━━━ SUPPLIED DATA

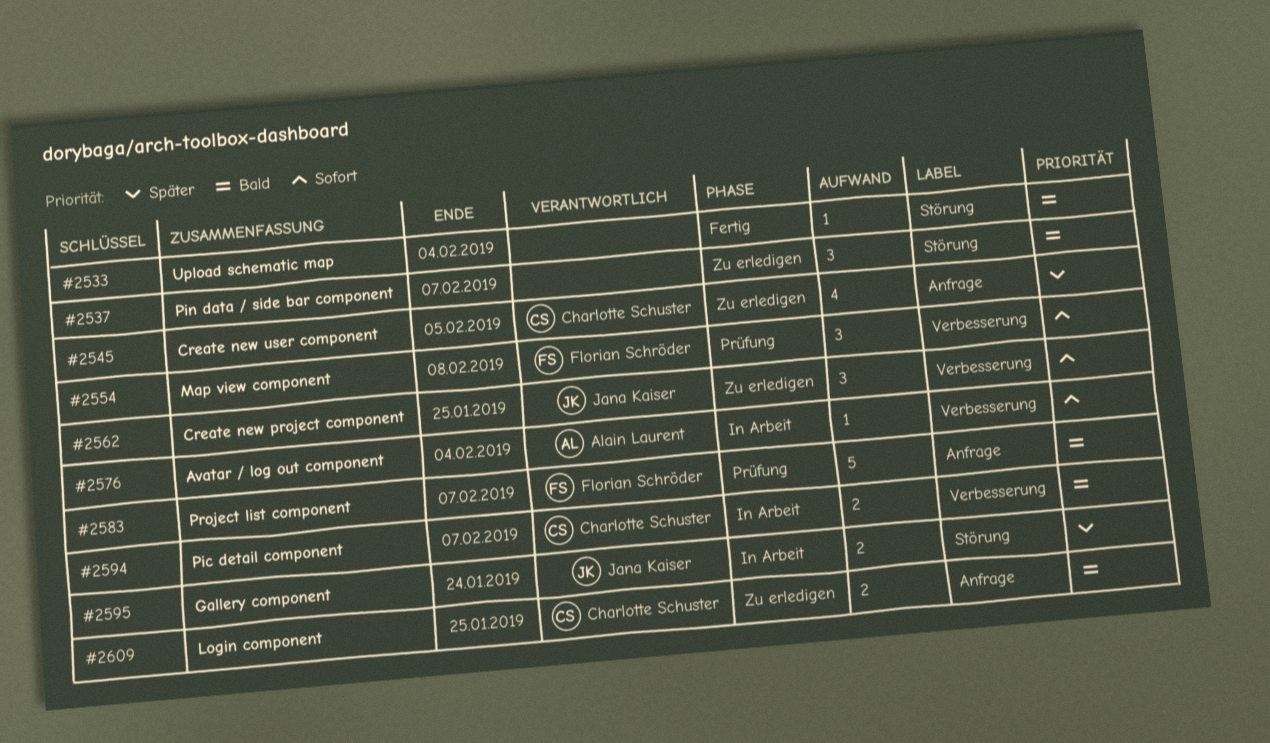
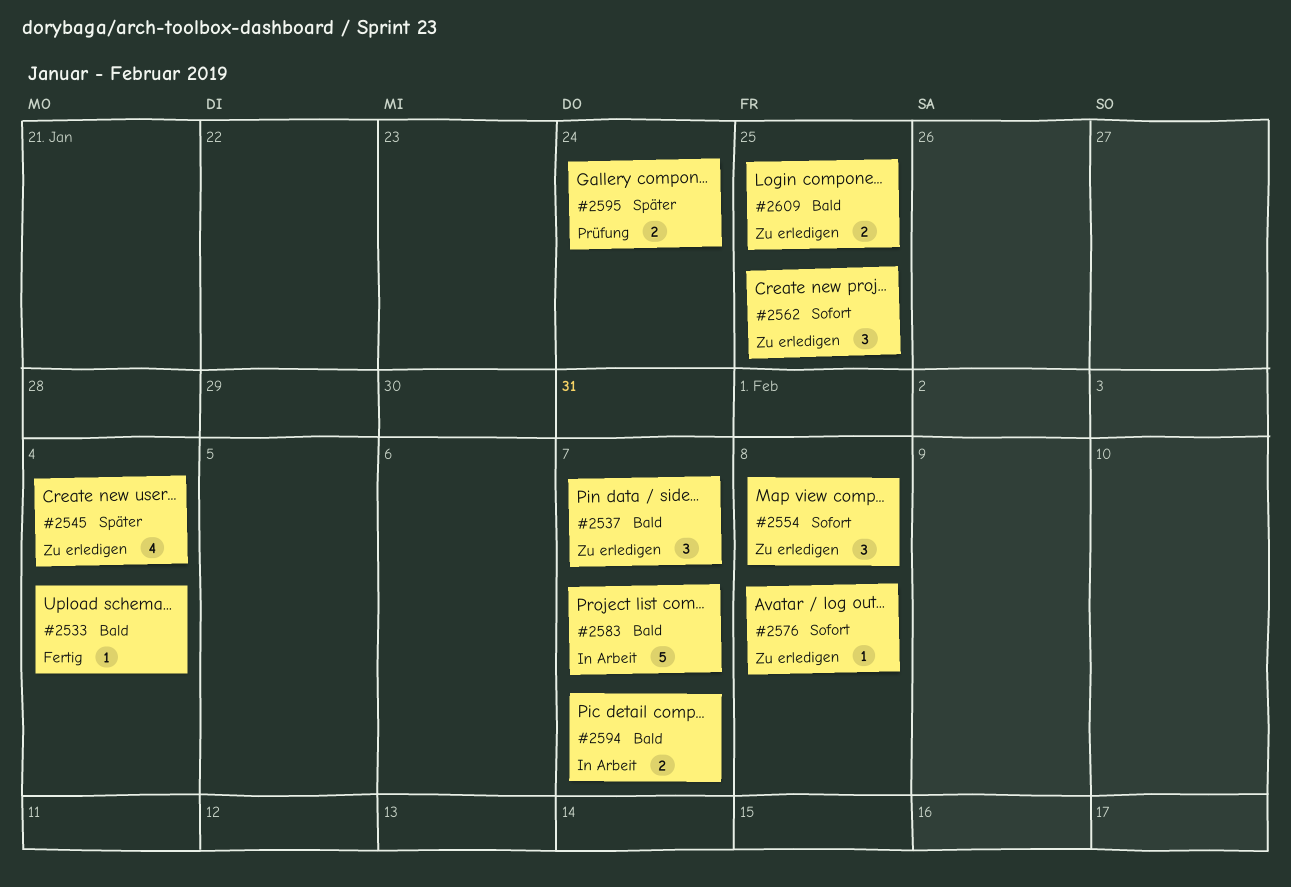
#2545, due: Feb 5 -> Feb 4
#2554, status: Prüfung -> Zu erledigen
#2576, status: In Arbeit -> Zu erledigen
#2576, due: Feb 4 -> Feb 8
#2583, status: Prüfung -> In Arbeit
#2595, status: In Arbeit -> Prüfung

━━━━━━

◆ PROBLEM REQUIREMENTS ◆
Where the records above contain a line with "#2576, status: In Arbeit -> Zu erledigen", repeat that line and each later line through the end, exactly, and nothing more.

◆ TASK ANSWER ◆
#2576, status: In Arbeit -> Zu erledigen
#2576, due: Feb 4 -> Feb 8
#2583, status: Prüfung -> In Arbeit
#2595, status: In Arbeit -> Prüfung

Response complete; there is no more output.